Untitled, from the series Waterlogged, by Stacy Platt

Untitled, from the series Waterlogged, by Stacy Platt

When my mother died last year, I immediately set about searching for things in my possession that she had written to me. Something about her handwriting was evocative in a way that little else was. Throughout her prolonged sickness, I found witnessing her handwriting deteriorate as her illness progressed touching and poignant in ways that were gut-wrenching, reminding me that even while she was still alive that everything shifts and will come to an end. One’s entire life and conception of self, how they understood time, and people, what they valued and what they reviled—all the things they both could and could not say, that they knew or never cared to know, that all ends when they do. What’s left behind is everyone else’s interpretation. Their conjecture of another’s lived life.

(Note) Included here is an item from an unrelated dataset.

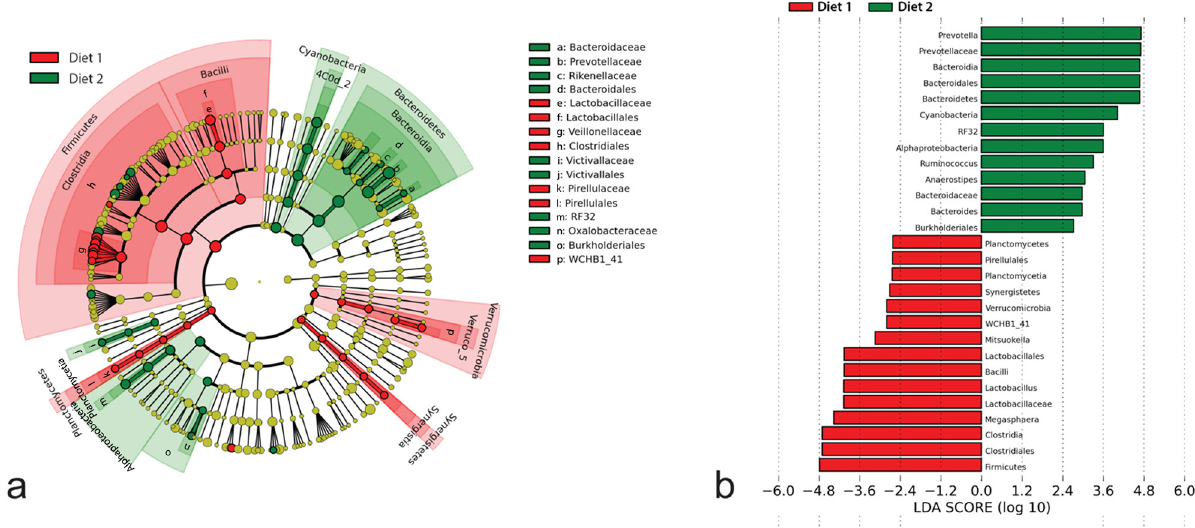
Fig 2. Linear discriminant analysis reveals predicted biological effect sizes of differential taxa in microbiota samples from pigs fed different amounts of insoluble fiber. (a) Cladogram revealing statistically and biologically consistent differences in detected taxa between colonic content samples from pigs fed no DDGS (Diet 1) or 30% DDGS (Diet 2) according to LEfSe. Differences are represented by the color of the diet group in which specific taxa were most abundant (Red = Diet 1, Green = Diet 2) and the diameter of each circle is proportional to the relative abundance. At the phylum level, Firmicutes were more abundant in samples from pigs fed Diet 1 whereas Bacteroidetes were more abundant in samples from pigs fed Diet 2. (b) Histogram of linear discriminant analysis (LDA) scores computed by LEfSe revealing differentially abundant taxa in the microbiota of the two diet groups including overabundance of Prevotella spp. and depletion of Lactobacillus spp. in pigs fed 30% DDGS (Diet 2).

If I ever thought about what might happen to these journals, it was always something mundane: my daughter would get them at some point, or, in a pleasant anonymous fantasy: they would be found at an estate sale or thrift store, and sifted through and wondered about by strangers. Instead, the flood has answered this question with emphatic disregard for any desired outcomes. It has rendered the reliquary of my past an offering of object-ness from which to make something else. In making these images, I am offered the opportunity to refashion my past, look at it as a thing-in-itself as opposed to a thing (a life) that happened to me, make peace with it, and then be granted permission to tear all the pages out, and allow them to continue to deteriorate.